Speed and accuracy are critical in OB/GYN emergencies. A ectopic pregnancy is a pregnancy implanted outside the uterine cavity, most commonly in the fallopian tube. The classic triad is abdominal pain, vaginal bleeding, and an adnexal mass, but many presentations are subtle. It is a diagnosis you must actively rule out in any reproductive-age person with abdominal pain and a positive pregnancy test. Transvaginal ultrasound is diagnostic, showing an empty uterus with a beta-hCG level above the discriminatory zone (typically 1500-2000 mIU/mL). Management can be medical (with methotrexate) or surgical (salpingectomy), depending on stability and patient wishes.

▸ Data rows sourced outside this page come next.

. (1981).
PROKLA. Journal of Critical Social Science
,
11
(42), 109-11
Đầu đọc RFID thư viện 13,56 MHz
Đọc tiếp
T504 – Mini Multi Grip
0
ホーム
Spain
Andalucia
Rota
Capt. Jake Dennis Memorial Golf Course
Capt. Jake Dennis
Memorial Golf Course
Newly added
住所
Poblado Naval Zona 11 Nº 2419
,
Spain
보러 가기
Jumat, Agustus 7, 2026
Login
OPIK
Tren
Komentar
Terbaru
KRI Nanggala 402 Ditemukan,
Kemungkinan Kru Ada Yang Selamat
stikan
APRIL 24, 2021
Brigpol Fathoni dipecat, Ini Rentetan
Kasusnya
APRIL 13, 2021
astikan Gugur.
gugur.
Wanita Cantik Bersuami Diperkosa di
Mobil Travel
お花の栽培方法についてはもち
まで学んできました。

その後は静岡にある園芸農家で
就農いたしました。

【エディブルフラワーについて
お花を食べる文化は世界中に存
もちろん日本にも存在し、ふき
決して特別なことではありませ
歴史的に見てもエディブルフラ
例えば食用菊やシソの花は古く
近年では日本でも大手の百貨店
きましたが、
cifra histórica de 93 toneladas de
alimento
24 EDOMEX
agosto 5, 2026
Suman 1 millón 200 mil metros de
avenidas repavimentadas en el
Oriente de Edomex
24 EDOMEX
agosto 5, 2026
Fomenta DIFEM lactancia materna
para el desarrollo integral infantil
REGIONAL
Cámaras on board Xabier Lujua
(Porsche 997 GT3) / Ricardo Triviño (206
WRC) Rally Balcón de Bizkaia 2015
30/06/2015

Other critical emergencies include postpartum hemorrhage (remember the causes: Tone, Trauma, Tissue, Thrombin), shoulder dystocia (master the HELPERR mnemonic: Help, Episiotomy, Legs, Pressure, Enter, Remove, Roll), and ovarian torsion, which presents with severe, acute unilateral pelvic pain and requires urgent surgical intervention to salvage the ovary.

Common Pitfalls

  • Misinterpreting Fetal Heart Tracings: The most common error is overreacting to benign variable decelerations or mislabeling early decelerations as concerning. Remember, late decelerations (which onset after the peak of a contraction and have a slow return to baseline) are the pattern most associated with uteroplacental insufficiency and require intervention.
  • Failing to Quantify Blood Loss: Visually estimating 500 mL of blood on soaked laparotomy sponges and drapes is difficult. Consistently underestimating leads to delayed resuscitation. Make it a habit to verbally state, "Estimated blood loss is..." and use quantitative measures when possible (e.g., weighing sponges).
  • Inadequate Counseling: Simply listing contraceptive options is not counseling. A pitfall is not exploring the patient’s lifestyle, preferences, and concerns. Effective counseling involves asking, "What is most important to you in a birth control method?" and tailoring the discussion from there.
  • Delaying the Workup for Ectopic Pregnancy: In a stable patient with a pregnancy of unknown location (positive hCG, no intrauterine pregnancy on ultrasound), the pitfall is discharging without a clear plan. You must ensure close follow-up for repeat hCG levels in 48 hours. A rise that is suboptimal (<53%) or a plateau is highly suspicious for an ectopic pregnancy.

Summary

  • Prenatal care is structured and revolves around serial assessment of maternal and fetal well-being, with accurate dating being foundational.
  • Labor progresses through three stages; competence in interpreting fetal heart monitoring and assisting with delivery mechanics is a core clinical skill.
  • Preeclampsia (managed with magnesium sulfate and delivery) and gestational diabetes are two major pregnancy complications requiring prompt recognition and protocol-driven management.
  • Outpatient gynecology centers on preventive screening using current cervical cancer guidelines and providing patient-centered contraception counseling.
  • Gynecologic emergencies like ectopic pregnancy and postpartum hemorrhage demand an immediate, systematic approach to diagnosis and treatment to prevent morbidity.